Moorfields is also completing early research into the potential for home-based monitoring of patients with conditions such as wet age-related macular degeneration.

As a profession we need to make sure we’re fully on board with telehealth as it brings fantastic opportunities to maximise the potential of optometrists

Sarah Canning, head of optometry at Moorfields

He shared his view that home monitoring technology may be implemented within five years.

“It would be disappointing if we weren’t able to meet that timeline,” he added.

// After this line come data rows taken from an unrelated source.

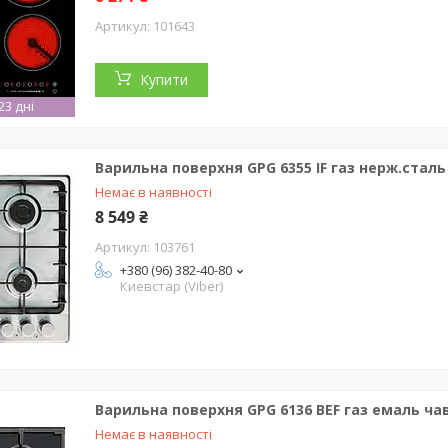
101643
Купити
3 дні
Варильна поверхня GPG 6355 IF газ нерж.ста
Немає в наявності
8 549 ₴
103761
+380 (96) 382-40-80
Киевстар (Viber)
Варильна поверхня GPG 6136 BEF газ емаль ч
Немає в наявності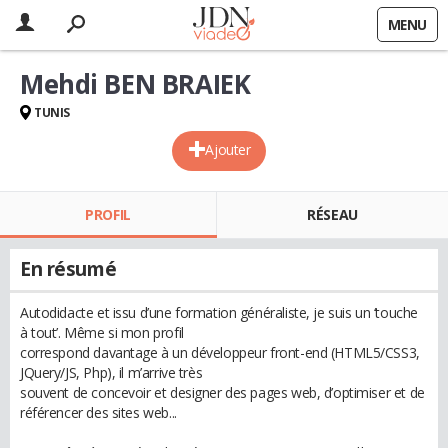
MENU
Mehdi BEN BRAIEK
TUNIS
Ajouter
PROFIL
RÉSEAU
En résumé
Autodidacte et issu d’une formation généraliste, je suis un ‘touche
à tout’. Même si mon profil
correspond davantage à un développeur front-end (HTML5/CSS3,
JQuery/JS, Php), il m’arrive très
souvent de concevoir et designer des pages web, d’optimiser et de
référencer des sites web...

Mr Thomas highlighted that the ultimate goal is to provide the same quality of care that would traditionally be offered in hospital. However, this care would be more responsive and closer to home, with less need to attend hospital for repeat visits.

“I would hope that there are a lot of encounters where the patient has to go no further than their local optometrist with Moorfields then able to provide ophthalmology expertise without the patient needing to come in to hospital,” Mr Thomas shared.

Like Ms Sim, Mr Thomas sees opportunities for enhanced efficiency through the use of telemedicine.

“There is a lot of cost involved with bringing a patient into hospital. If we can use telemedicine to let us manage conditions at home or in the community that frees up resources within the hospital,” he observed.

As well as benefiting patients, this model of care has advantages for clinicians, Mr Thomas emphasised.

“What everyone really wants to be doing is focusing on the patients who are most in need of our help,” he said.

“If we can use technology to create smoother pathways that are less intensive for the patients who are well-controlled, then it will let clinicians practise at the top of their license,” Mr Thomas shared.

Mr Thomas does not believe that teleophthalmology will or should replace all in-person interactions between patients and clinicians.

“Part of being a doctor or an optometrist isn’t just the skills and the knowledge to make a diagnosis but also how you support a patient,” Mr Thomas elaborated.

However, Mr Thomas observed that if less time is spent completing high-volume, repetitive tasks, clinicians will have more time for patients with complex needs.

“This technology can help to free resources and space in brick and mortar locations to offer more services that patients will really benefit from. We will be able to offer all of the value-added services rather than spending so much time on the bread and butter services that could be delivered out of hospital,” Mr Thomas concluded.